90 anos semeando ‘Flores’
Como bem já disse algumas vezes a você, raro leitor, sou anterior à geração privatizada do Brasil.
Como bem já disse algumas vezes a você, raro leitor, sou anterior à geração privatizada do Brasil.Na minha primeira infância, quando precisei morar na casa do meu avô tanoeiro, Pedro, para estudar no Colégio Frei Caneca, aproveitei exaustivamente aquele antigo espaço público chamado rua.
Gastava boa parte das minhas energias gritando um-dois-três-Flávio-salvo, embaixo de pitangueiras e chapéus de sol, desenterrando moedas no vão entre os paralelepípedos com um interesse quase arqueológico.
Brincava de perna-de-pau e de carrinho de rolimã no meio da rua de chão batido. Muitas vezes, aproveitava um cochilo do zelador da Praça da Bandeira para perseguir tico-ticos serelepes com meu estilingue endiabrado. De vez em quando, um tico-tico cansado das muitas perseguições fazia cocô na minha cabeça desprotegida.
Era comum brincar de tiroteio na rua e nos terrenos baldios, a qualquer hora do dia.
Naquele tempo, os carros alucinados ainda não pulavam em cima das pessoas feito touros furiosos.
Nossas armas mortíferas não passavam de um pedaço de pau com um tira de câmara de ar que disparava um projétil de madeira.
A probabilidade de acertar um alvo humano a mais de 10 metros de distância era a de um disparo em mil.
Um de nós dizia:
– Caía, acertei você.
O outro respondia:
– Acertou nada.
O primeiro tornava a dizer com mais veemência:
– Vamos, morra.
Escondido atrás de um poste de luz, o inimigo gritava:
– Não vou morrer coisa nenhuma, passou só de raspão.
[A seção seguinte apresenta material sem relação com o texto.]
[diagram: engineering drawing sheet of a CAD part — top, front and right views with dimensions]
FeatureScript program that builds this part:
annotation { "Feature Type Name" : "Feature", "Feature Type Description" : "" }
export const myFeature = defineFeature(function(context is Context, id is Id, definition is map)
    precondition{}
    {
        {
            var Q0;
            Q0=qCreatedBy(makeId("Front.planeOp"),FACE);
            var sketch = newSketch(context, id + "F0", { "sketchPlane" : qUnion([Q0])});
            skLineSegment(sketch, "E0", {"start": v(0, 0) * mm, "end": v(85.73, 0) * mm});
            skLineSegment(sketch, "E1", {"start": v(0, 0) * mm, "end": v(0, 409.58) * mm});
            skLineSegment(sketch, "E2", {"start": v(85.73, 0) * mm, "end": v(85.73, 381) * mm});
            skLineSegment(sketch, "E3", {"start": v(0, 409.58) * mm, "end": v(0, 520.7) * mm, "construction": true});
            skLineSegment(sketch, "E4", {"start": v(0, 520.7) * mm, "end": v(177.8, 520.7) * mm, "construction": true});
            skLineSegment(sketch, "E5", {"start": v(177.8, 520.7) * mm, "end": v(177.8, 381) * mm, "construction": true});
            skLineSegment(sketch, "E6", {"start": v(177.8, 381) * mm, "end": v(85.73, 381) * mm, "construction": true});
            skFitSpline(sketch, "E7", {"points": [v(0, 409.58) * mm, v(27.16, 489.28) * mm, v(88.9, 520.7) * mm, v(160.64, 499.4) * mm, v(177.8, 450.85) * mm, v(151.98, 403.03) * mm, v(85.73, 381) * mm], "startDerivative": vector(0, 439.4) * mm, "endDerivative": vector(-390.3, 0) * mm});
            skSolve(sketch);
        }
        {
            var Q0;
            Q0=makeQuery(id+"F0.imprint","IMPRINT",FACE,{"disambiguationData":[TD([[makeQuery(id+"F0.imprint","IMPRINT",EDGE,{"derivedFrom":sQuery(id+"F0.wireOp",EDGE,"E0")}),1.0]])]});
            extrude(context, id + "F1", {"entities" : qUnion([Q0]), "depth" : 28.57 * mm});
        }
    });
Na minha ingenuidade, acreditava que a cidade era um lugar assim, por onde a gente podia correr, gritar e cavoucar sem maiores problemas.
Bem diferente do meu filho, por exemplo, que cresceu condenado pela violência – ou pelo medo da violência, que não deixa de ser, também, uma forma violência –, a rua já havia se transformado em mera passagem entre um lugar e outro. Já não havia mais tantos espaços livres, particulares e públicos.
Assim, meu filho adolesceu em casa cercada e monitorada, escolas, shoppings e outras instituições intramuros, em um pedaço da cidade que raramente excedia os limites da zona norte da cidade, ou seja, fundos do Estádio Municipal Homero Soldatelli.
Agora, o fluxo e os deslocamentos das pessoas são feitos dentro do esquema da necessidade imposta pelo trabalho. As pessoas isolam-se em espaços privados para fugir do caos urbano que, por sua vez, desestimula totalmente a convivência saudável em sua plenitude.
Os espaços se virtualizaram e se transformaram em fluxos de informação. Assim, os espaços se tornaram equivalentes, fazendo com que haja a desvalorização dos locais tidos como centrais.
A leitura que faço da minha querida Flores da Cunha que completa 90 anos de vida se ancora na possibilidade de interação e generosidade dos espaços públicos que convidem as pessoas a participar da vida da cidade.
Falo com fé, espero que com certeza.